To do:
Across the listing below, state how many lines hold the string "tail"; write nothing but that number.

Data:
- - -
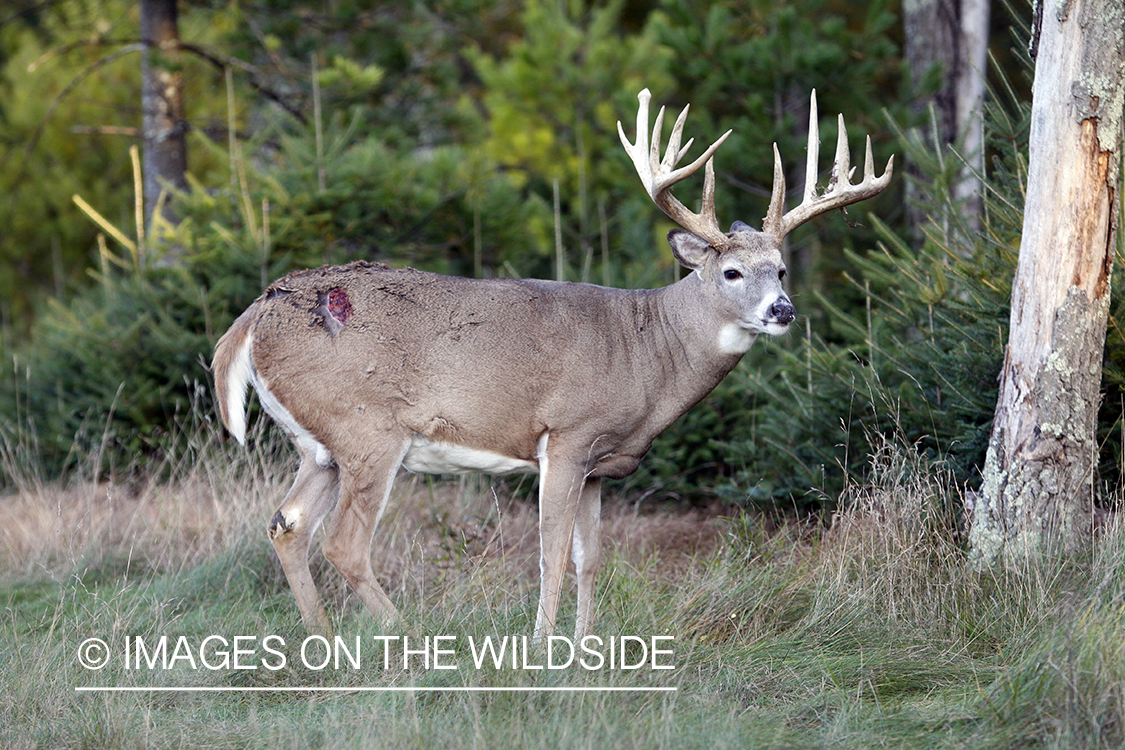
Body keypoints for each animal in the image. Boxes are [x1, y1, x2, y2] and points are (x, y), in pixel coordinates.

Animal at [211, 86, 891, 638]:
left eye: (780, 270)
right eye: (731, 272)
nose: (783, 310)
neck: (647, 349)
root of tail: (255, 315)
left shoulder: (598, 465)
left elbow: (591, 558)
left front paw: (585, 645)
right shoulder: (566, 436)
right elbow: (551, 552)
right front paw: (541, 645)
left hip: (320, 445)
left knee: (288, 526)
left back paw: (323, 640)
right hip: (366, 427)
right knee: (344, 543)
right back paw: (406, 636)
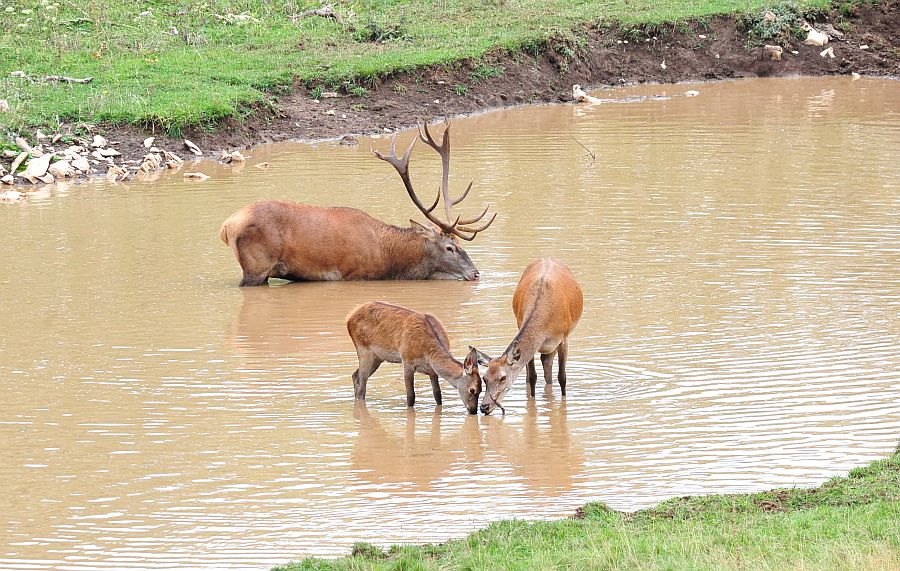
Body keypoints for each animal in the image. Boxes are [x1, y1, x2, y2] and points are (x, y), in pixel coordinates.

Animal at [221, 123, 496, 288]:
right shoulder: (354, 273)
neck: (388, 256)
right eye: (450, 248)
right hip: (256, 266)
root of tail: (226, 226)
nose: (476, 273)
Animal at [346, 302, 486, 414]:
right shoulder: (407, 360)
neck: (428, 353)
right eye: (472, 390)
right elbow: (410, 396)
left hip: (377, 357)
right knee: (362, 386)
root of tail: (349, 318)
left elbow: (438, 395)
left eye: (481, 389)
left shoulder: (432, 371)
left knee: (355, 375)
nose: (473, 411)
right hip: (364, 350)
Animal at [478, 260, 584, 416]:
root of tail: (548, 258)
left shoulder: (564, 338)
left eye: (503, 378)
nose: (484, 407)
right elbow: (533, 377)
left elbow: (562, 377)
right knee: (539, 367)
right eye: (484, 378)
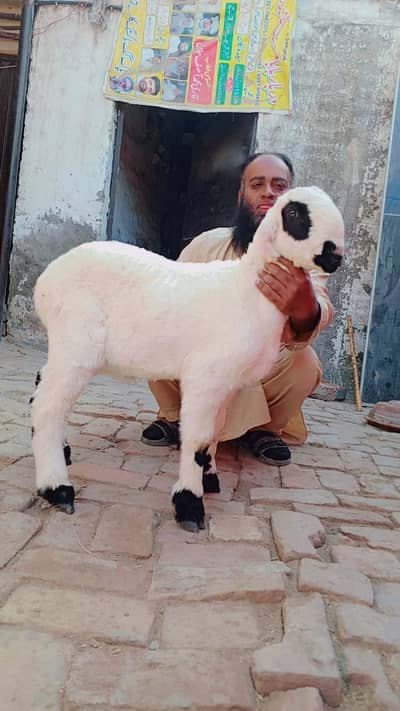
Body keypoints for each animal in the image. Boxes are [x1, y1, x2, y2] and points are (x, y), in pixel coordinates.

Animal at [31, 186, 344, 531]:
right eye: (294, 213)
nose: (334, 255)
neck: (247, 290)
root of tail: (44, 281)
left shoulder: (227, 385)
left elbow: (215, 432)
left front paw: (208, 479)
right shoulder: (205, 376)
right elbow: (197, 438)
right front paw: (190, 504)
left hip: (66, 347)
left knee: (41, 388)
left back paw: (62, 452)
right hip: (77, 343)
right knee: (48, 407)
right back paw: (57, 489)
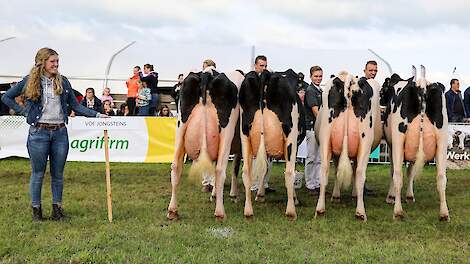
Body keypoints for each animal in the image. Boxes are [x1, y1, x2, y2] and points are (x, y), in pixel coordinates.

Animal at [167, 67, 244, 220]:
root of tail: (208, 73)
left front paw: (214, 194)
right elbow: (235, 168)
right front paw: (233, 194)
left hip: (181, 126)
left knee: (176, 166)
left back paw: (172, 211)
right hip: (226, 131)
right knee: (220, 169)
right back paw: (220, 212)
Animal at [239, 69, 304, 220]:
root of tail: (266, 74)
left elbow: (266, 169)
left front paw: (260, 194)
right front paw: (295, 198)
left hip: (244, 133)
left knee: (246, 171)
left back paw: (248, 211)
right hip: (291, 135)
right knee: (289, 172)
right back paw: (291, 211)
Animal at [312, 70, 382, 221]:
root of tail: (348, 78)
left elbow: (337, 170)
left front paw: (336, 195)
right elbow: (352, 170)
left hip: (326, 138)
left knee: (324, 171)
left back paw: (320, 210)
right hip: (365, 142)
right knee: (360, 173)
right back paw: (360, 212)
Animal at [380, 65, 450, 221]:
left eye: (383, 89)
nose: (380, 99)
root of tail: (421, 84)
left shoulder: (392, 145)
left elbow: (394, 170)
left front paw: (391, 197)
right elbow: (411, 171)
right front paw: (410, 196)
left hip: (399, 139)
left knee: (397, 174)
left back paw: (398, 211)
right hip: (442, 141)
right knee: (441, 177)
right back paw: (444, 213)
- - -
Expected output:
9